D'abord, les moyens humains et financiers de la CNIL ne lui permettront pas d'assurer un réel contrôle systématique a posteriori, là ou un système d'autorisation oblige l'examen. Surtout, cette évolution va à rebours de la course à la collecte des données numériques en réduisant l'intensité du contrôle de la CNIL, alors que la numérisation de notre quotidien est de plus en plus importante et que les techniques de croisements des données se perfectionnent à une vitesse folle. En réalité, la raison sous-jacente à ce changement de paradigme, déjà souligné par les orateurs précédents, réside dans l'explosion du marché de la collecte des données. Cette réforme laisse le champ libre aux très grandes entreprises de l'internet pour s'enrichir sur notre vie privée, les profits de certaines d'entre elles équivalant aux PIB d'États. Pour ces géants, les sanctions prévues dans ce projet de loi, lorsque par hasard la CNIL effectuerait un contrôle, constituent des sommes risibles, qui peuvent être prévues dans leurs budgets annuels. Ce changement de paradigme est un choix politique national, la directive européenne laissant aux États membres toute latitude dans ce domaine. Le gouvernement Philippe doit prendre la responsabilité de ses choix politiques et ne pas se défausser tantôt sur le Conseil constitutionnel, tantôt sur l'Union européenne, et les jours de grand vent, sur les deux à la fois.
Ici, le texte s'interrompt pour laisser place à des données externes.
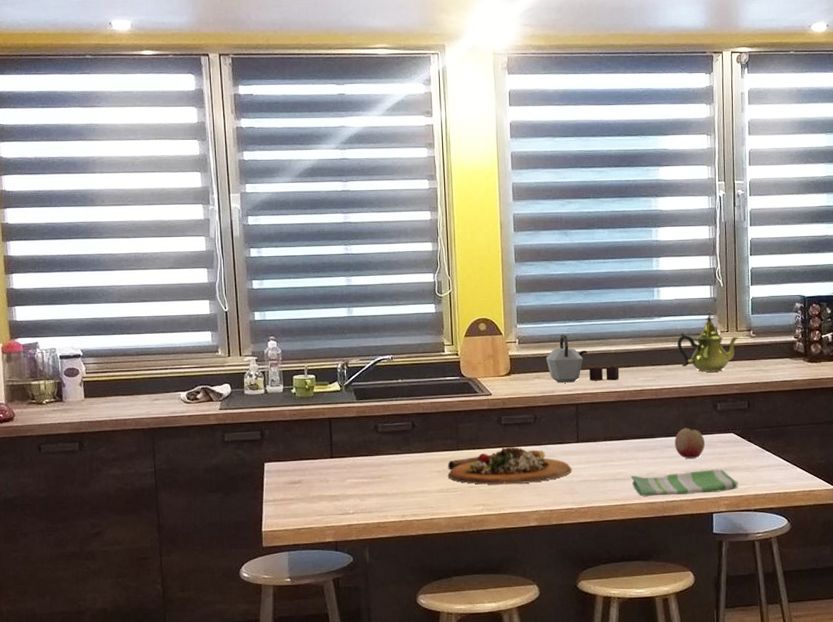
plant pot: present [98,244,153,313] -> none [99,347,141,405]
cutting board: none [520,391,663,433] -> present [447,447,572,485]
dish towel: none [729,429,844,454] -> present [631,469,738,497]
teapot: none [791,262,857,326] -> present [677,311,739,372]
Vous l'aurez compris, nous ne voterons pas ce texte en l'état. Je note d'ailleurs avec amusement que l'intervention de Mme Forteza mentionnait l'éducation à la protection des libertés individuelles, la transparence des travaux de la CNIL ou le contrôle des algorithmes – autant de questions mises en avant par la France insoumise, qui ont fait l'objet d'une dizaine d'amendements en commission, systématiquement rejetés par la majorité ! Je pourrai vous les citer dans le débat, j'en ai la liste complète. Nous avons abondamment amendé le texte issu des travaux de la commission. La France insoumise propose la consécration de la neutralité du net, l'interdiction de profilage à but lucratif, le contrôle citoyen sur les algorithmes ayant une importance particulière – par exemple Parcoursup – et l'interdiction du croisement de données non sensibles pouvant permettre d'obtenir des données sensibles. Nous sommes pour renforcer la CNIL en l'ouvrant à la société civile et au contrôle citoyen, et en rendant son fonctionnement plus transparent, qu'il s'agisse du processus décisionnel ou de la lutte contre les conflits d'intérêts. Enfin, nous proposons de lutter contre la mainmise et l'impunité des GAFA en créant des sanctions barémisées et pouvant s'avérer réellement élevées. Pour parer d'emblée à la critique que nous pressentons venir, La France insoumise voit également le potentiel extraordinaire, pour les progrès sociaux, démocratiques, environnementaux et scientifiques, d'une collecte de données correctement anonymisée et à but non entièrement lucratif. Ce territoire législatif – la révolution numérique pour toutes et tous au service de l'intérêt général – , la France insoumise a bien l'intention de l'investir.